**The data**
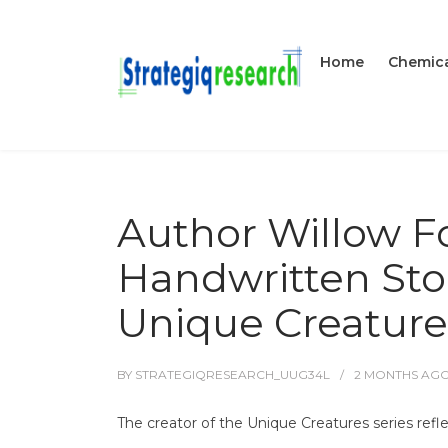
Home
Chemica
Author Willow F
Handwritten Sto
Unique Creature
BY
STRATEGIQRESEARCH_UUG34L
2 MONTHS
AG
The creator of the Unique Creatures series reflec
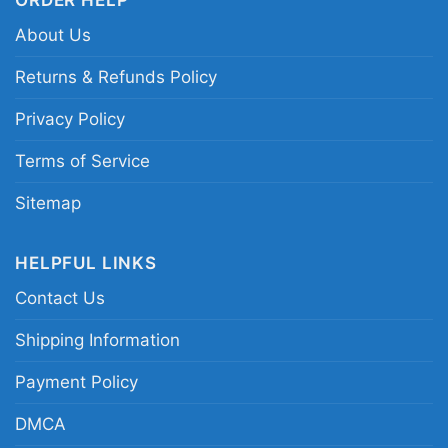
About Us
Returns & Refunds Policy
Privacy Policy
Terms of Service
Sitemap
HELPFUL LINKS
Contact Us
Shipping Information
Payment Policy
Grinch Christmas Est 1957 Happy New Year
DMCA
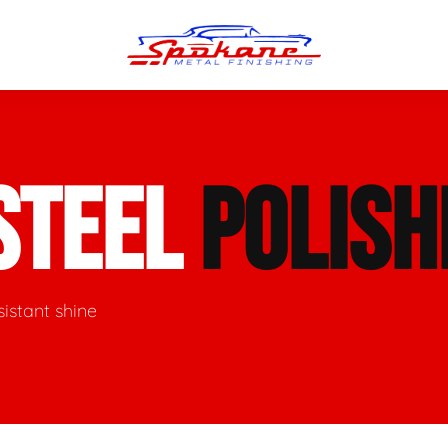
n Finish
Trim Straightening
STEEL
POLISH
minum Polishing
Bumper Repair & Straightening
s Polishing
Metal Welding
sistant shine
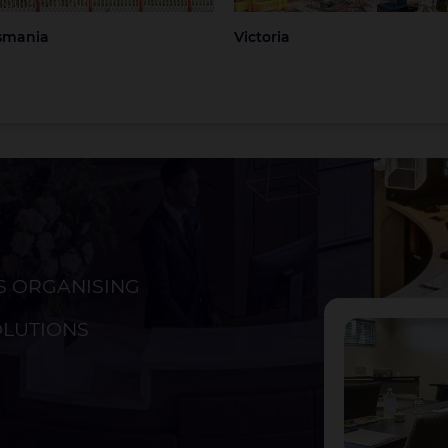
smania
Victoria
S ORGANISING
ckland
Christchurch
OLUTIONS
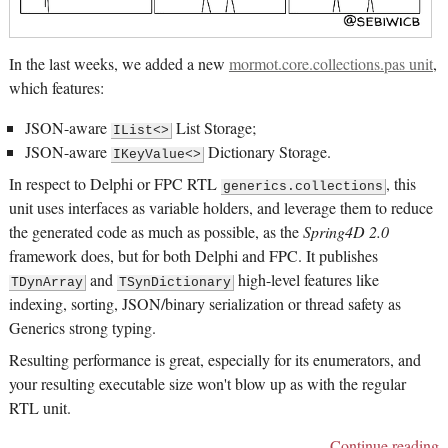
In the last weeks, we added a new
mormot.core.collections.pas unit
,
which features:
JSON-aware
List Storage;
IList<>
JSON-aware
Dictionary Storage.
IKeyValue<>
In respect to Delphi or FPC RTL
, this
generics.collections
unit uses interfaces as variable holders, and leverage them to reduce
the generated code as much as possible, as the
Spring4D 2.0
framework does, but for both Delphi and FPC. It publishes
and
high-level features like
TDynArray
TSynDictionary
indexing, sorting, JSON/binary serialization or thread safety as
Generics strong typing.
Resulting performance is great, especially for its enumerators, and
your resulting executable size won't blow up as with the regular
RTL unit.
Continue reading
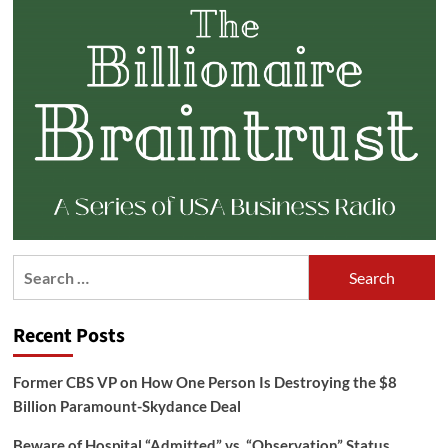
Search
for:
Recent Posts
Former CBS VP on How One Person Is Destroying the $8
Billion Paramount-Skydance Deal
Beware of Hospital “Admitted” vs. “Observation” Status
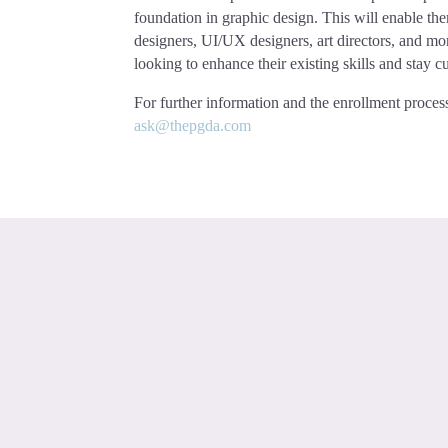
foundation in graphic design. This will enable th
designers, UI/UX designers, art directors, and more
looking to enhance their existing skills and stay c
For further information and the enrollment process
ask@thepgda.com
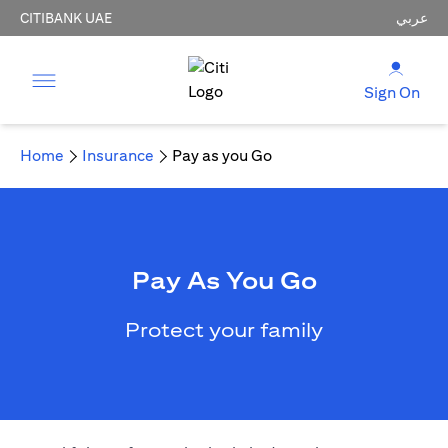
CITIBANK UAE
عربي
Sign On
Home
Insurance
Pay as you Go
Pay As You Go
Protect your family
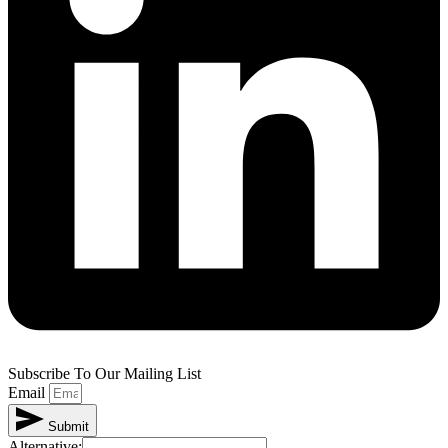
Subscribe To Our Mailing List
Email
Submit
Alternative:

**Assignment**
Whenever a line in the data holds "Unique", copy that line.

**Task solution**
Unique Creature
The creator of the Unique Creatures series reflec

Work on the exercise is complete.